Content starts

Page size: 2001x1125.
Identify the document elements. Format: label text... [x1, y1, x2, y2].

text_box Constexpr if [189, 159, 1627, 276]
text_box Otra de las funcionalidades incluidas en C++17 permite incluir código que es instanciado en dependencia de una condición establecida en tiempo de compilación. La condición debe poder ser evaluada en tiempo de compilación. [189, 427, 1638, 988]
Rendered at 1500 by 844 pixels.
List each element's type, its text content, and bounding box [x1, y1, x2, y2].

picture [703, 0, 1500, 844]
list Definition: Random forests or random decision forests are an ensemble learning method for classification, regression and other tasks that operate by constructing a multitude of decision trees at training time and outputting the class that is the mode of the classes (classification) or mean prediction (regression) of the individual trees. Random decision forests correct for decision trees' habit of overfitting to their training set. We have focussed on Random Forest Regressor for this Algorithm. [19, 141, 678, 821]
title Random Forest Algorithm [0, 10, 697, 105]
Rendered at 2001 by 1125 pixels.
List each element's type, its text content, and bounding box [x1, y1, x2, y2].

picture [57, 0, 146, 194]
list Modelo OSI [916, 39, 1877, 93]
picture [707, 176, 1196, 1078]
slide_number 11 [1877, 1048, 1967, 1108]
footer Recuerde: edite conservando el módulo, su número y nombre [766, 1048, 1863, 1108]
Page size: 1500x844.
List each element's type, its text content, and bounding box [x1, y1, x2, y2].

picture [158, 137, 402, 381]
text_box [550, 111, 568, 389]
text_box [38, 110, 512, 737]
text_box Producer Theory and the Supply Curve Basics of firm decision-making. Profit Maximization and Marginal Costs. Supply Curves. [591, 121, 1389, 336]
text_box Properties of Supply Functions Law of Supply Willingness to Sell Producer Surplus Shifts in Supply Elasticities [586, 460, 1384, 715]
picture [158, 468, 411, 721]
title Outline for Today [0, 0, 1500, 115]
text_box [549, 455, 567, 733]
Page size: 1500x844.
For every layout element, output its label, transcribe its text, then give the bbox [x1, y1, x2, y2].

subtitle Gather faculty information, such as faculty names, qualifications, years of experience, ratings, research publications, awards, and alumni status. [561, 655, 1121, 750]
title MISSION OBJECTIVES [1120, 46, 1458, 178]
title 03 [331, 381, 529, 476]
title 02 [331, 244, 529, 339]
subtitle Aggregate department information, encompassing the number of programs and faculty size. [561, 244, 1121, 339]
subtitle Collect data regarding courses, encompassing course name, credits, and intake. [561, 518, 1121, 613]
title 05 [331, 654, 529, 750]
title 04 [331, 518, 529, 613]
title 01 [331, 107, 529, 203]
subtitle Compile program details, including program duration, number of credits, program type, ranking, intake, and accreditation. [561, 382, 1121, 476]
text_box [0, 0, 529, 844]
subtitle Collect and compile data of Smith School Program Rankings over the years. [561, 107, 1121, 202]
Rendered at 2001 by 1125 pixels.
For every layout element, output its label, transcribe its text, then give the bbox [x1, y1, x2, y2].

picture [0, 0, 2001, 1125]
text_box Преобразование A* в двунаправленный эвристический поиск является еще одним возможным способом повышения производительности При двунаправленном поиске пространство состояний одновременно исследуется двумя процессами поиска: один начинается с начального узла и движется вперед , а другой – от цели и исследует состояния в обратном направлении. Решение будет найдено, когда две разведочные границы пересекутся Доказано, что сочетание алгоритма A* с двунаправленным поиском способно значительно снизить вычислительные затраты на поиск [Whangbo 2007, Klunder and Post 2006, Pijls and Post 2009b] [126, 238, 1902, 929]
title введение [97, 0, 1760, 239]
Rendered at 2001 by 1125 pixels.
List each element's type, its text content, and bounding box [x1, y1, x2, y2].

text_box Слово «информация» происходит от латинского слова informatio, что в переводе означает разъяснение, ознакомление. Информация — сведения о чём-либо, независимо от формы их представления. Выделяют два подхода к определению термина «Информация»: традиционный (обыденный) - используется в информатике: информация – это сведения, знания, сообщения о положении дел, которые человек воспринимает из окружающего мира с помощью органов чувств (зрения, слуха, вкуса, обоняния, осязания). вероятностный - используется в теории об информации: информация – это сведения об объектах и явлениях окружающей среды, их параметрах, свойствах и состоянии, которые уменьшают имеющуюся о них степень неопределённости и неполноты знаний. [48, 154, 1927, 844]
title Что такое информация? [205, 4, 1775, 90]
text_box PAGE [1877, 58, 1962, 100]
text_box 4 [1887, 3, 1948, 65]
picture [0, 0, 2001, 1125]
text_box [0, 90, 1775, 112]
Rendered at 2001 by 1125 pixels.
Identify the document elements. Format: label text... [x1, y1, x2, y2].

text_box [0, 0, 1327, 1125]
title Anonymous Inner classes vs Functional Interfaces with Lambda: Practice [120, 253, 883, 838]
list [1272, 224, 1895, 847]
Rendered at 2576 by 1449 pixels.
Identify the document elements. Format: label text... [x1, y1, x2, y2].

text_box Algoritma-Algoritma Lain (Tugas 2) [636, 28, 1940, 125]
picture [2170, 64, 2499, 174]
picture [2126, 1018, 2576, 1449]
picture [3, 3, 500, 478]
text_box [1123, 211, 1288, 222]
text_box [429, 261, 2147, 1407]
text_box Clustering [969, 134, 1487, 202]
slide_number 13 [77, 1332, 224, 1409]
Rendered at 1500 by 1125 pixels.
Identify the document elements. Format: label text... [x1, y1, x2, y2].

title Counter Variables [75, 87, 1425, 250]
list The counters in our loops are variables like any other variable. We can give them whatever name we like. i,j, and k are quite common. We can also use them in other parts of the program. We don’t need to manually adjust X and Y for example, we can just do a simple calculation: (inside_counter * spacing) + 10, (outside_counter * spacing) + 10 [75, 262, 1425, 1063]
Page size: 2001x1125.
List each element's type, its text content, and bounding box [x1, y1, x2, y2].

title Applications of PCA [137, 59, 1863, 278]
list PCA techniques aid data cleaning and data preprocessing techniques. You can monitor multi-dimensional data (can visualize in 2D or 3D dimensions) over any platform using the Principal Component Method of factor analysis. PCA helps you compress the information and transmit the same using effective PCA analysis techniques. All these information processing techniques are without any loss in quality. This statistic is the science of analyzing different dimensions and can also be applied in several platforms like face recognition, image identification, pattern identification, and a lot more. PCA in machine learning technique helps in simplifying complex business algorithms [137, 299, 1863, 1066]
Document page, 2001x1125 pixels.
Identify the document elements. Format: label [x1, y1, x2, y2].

Content ends

(Exercise): Up to and including the line with "Rendered at 1500 by 844 pixels.", repeat the data exactly, starting from its first line; nothing else belongs in the response.

(Output for this exercise):
Page size: 2001x1125.
Identify the document elements. Format: label text... [x1, y1, x2, y2].

text_box Constexpr if [189, 159, 1627, 276]
text_box Otra de las funcionalidades incluidas en C++17 permite incluir código que es instanciado en dependencia de una condición establecida en tiempo de compilación. La condición debe poder ser evaluada en tiempo de compilación. [189, 427, 1638, 988]
Rendered at 1500 by 844 pixels.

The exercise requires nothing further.